• Extracted material:
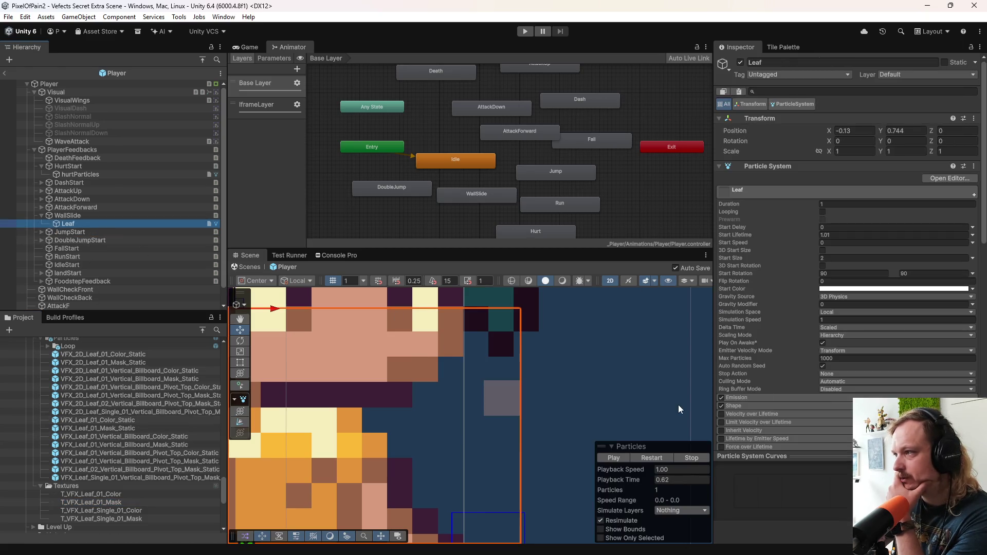
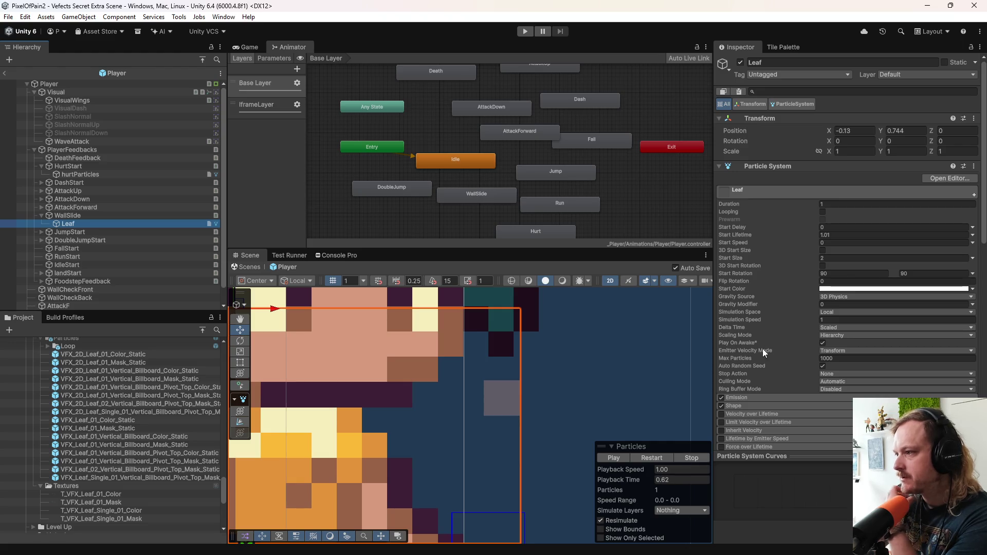
Step: Expand the Leaf particle's Shape module and scroll down to its material's main texture
{"action": "scroll", "coordinate": [771, 360], "scroll_direction": "down", "scroll_amount": 5}
{"action": "left_click", "coordinate": [745, 267]}
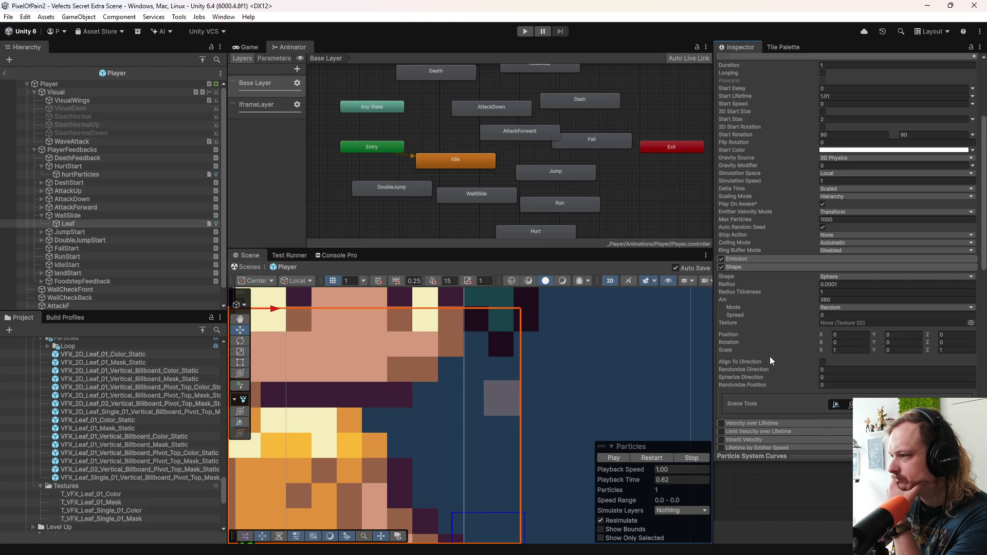
{"action": "scroll", "coordinate": [766, 370], "scroll_direction": "down", "scroll_amount": 15}
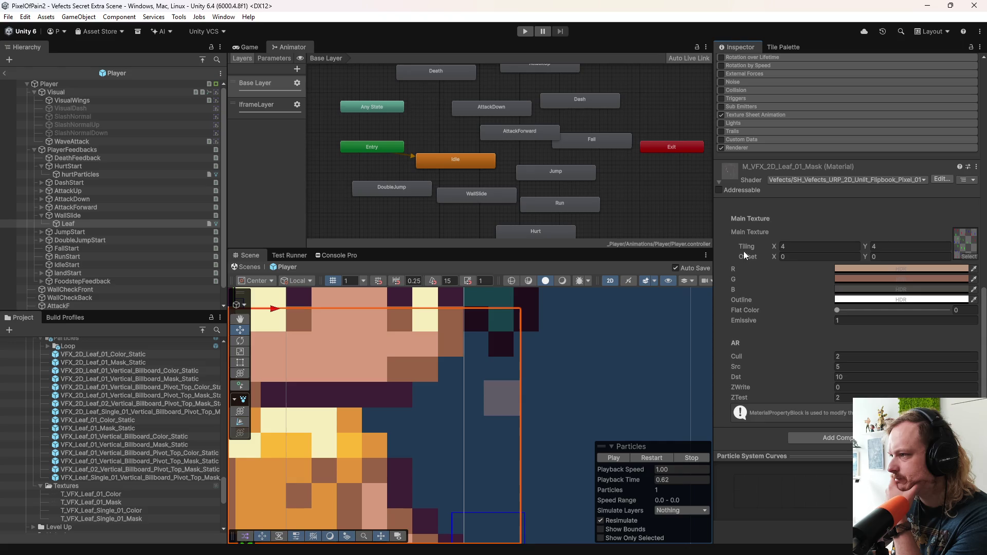
{"action": "left_click", "coordinate": [958, 248]}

• Problem requirements:
An exact repetition of all the records above is required, excluding the pictures.

• Result of the task:
Step: Expand the Leaf particle's Shape module and scroll down to its material's main texture
{"action": "scroll", "coordinate": [771, 360], "scroll_direction": "down", "scroll_amount": 5}
{"action": "left_click", "coordinate": [745, 267]}
{"action": "scroll", "coordinate": [766, 370], "scroll_direction": "down", "scroll_amount": 15}
{"action": "left_click", "coordinate": [958, 248]}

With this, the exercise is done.